PDWとは”Personal Defense Weapon”の略で日本語に訳すと個人防衛火器を意味する銃の種類の一つだ。あまり聞きなれない名前だが、それもそのはず、普及していないからだ。PDWと、数少ないエアガンを紹介する。
SMGの弱点を補う銃
PDWはSMGの弱点を補うために開発された。SMGこと短機関銃はコンパクトで軽く取り回しがよく、その上、連射性能も高いとして、第二次大戦の頃から普及し始めた。戦後にはヘッケーラー&コッホ社(H&K)のMP5が登場。テロ対策の現場で結果を出し世界中で採用された。SMGは拳銃弾と同じ9×19mmパラベラム弾を使用するのが一般的。そのため、部隊間で補給など融通が利きやすいのがメリットだった。しかし、拳銃弾ゆえ威力はそこまで高くない。次第にテロリストの間でも防弾ベストの着用が広がってきてSMGでは対抗できなくなってきた。かといってアサルトライフルは長く、威力がありすぎて二次被害を起こす可能性がある。そこで開発されたのが1991年に登場したベルギーのFNハースタル社のPDW”P90(写真上)”だ。P90は9×19㎜ピストル弾よりも強力な専用の5.7×28㎜弾を使用した。ライフル弾ほどの威力はないがCQB(近接戦闘)では防弾ベストを貫通できる威力と装填数50発に優れた連射性、集弾性をようし、性能的にはSMGを超える銃であった。その後、H&Kからは4.6x30mm弾を使うMP7(写真下)がでるなど、PDWは今後の主流になるかと思われた。
なぜ?普及しなかった?
しかし、PDWは普及しなかった。なぜ普及しなかったのか?一番のネックは専用弾だ。SMGのメリットは拳銃弾を使用するので補給、コストメリットが高かった。方やPDWだと補給品が増えるし、製造ラインの新設または購入など追加コストがかかって負担が大きい。そして1990年代後半からM4ライフルに代表される、銃身の短いカービンライフルが一般的になり、足りない威力はカービンライフルで置き換えることができた。

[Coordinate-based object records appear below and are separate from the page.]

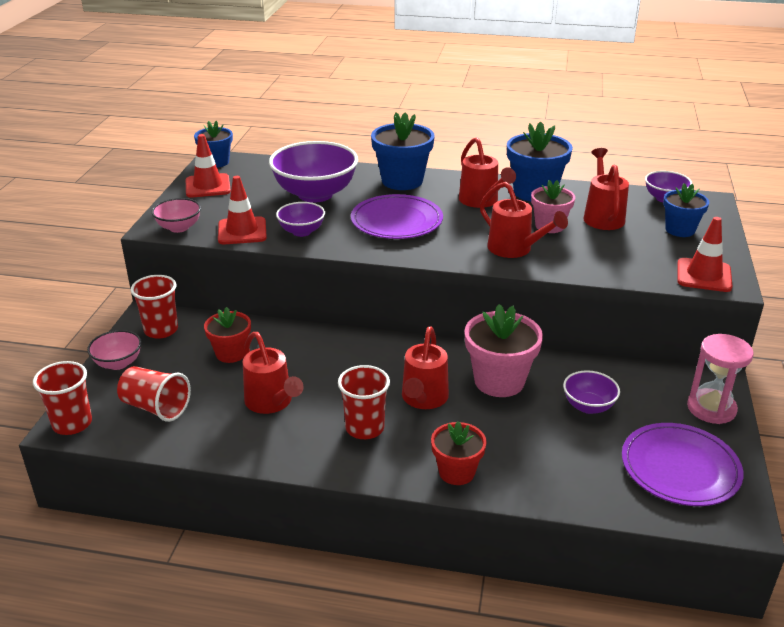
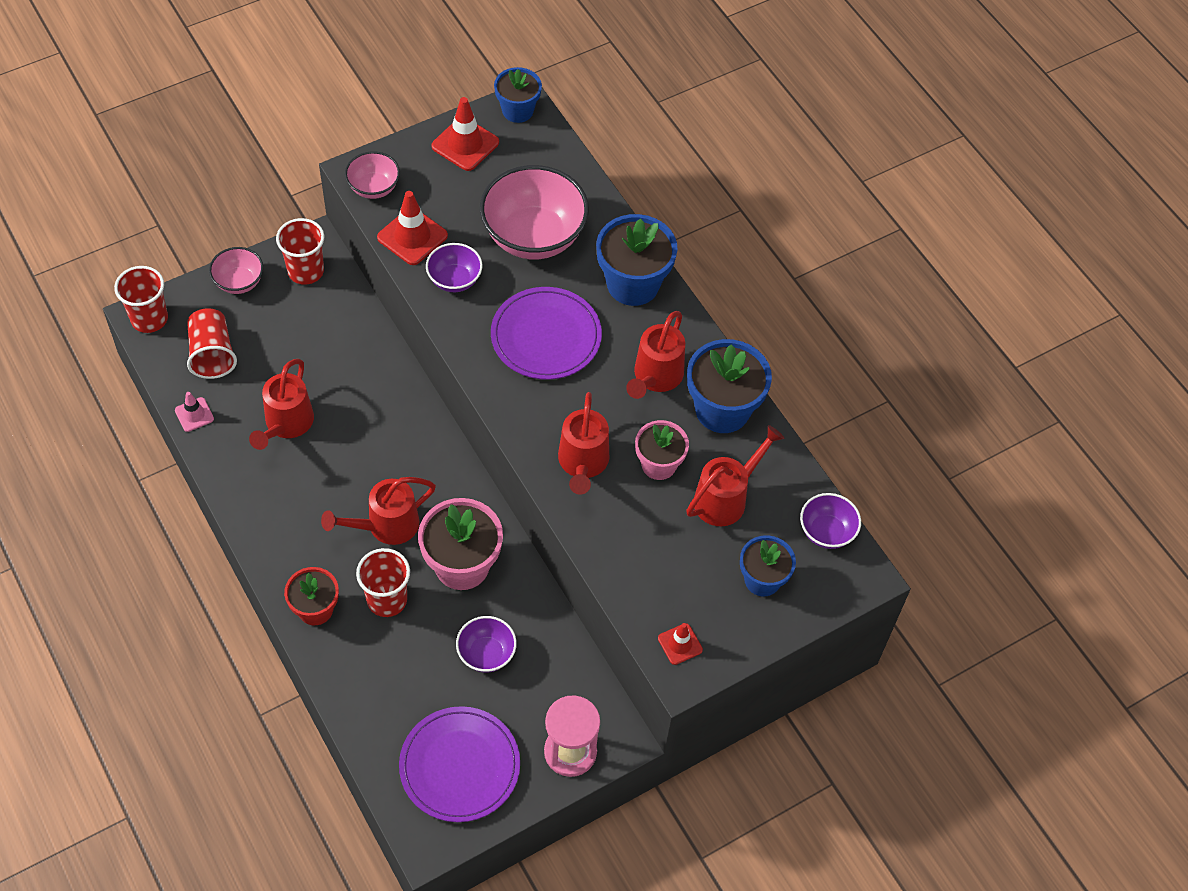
camera: 45 degrees right, 25 degrees up
red flower pot [204,307,251,363] -> none
purple bowl [269,141,358,203] -> pink bowl [480,165,589,259]
red cup [338,365,390,439] -> red cup moved to [356,548,410,617]
red traffic cone [677,217,733,292] -> red traffic cone [658,623,703,665], size x0.58
none -> pink traffic cone [175,392,214,432]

PDWの必要性は薄れ、新規で開発される機会はぐっと減ることになった。
PDWのエアガン
現場で使用される機会が少なくなったPDWだが、エアガンでは同モデルは人気だ。エアガンではPDWの威力というメリットは無くなっているが、専用弾はBB弾に置き換わり補給のデメリットは無くなっている。軽くてコンパクトな取り回しの良さはそのままで、非常に扱いやすいモデルなっており、女性にもお勧めだ。荷物としてもかさばらない。そんな数少ないPDWのエアガンを紹介する。
P90
エアガンのPDWとしては一番人気といってもいいかもしれない。丸っこくて近未来的な特徴的なフォルムをしており女性人気も高い。ボディはほぼプラスチックでできており軽い。複数のメーカーから発売されているが、お勧めするのはやはり「東京マルイ」であろう。スタンダートモデルの電動ガンに連射性能に優れたハイサイクルが出ている。全長は504mm、重量は2.2kgと持ち運びも楽だ。しかし、一点気をつけて欲しい点がある。それはマガジンチェンジだ。P90は銃上部に取り付ける専用の細長いプラスチックマガジンを使う。これは他の銃、エアガンでは見られない。マガジンチェンジの際、他のエアガンと比べるとちょっと面倒なのでノーマルマガジンではなく、弾切れの少ない多弾マガジンを使うことをお勧めする。
MP7
こちらも人気のPDWエアガンだ。東京マルイから電動ガンとガスガンのモデルが出ている。全長がストックを畳んだ状態で380mmとP90よりもさらにコンパクト、重量は僅か1.4kg。ストックは伸縮式なので体系に合わせて調整できる。上部とサイドにはピカティニーレールが配備されており、サイトやライトなどのアクセサリーが追加できる。ハンドガード下には折畳み式のフォアグリップが標準配置されており、ここを持つことで射撃もより安定するなどより実戦的、特にインドアやCQBエリアにはもってこいのエアガンだ。
TRIDENT MK2 PDW-M
アメリカのエアガンメーカーKrytac社のPDWエアガン。Krytacは実銃メーカーKriss社のエアガンブランドの名前だ。このエアガンは実銃としては存在しないエアガンモデル。M4・M16ライフルをベースにエアガン、サバゲー用に設計デザインされており、その上、M4よりも短い全長533mmは非常に扱いやすくなっている。実銃メーカーらしく剛性も高い。伸縮式のストックにピカティーレール、サイドには細心のM-LOKを配備し拡張性も高い。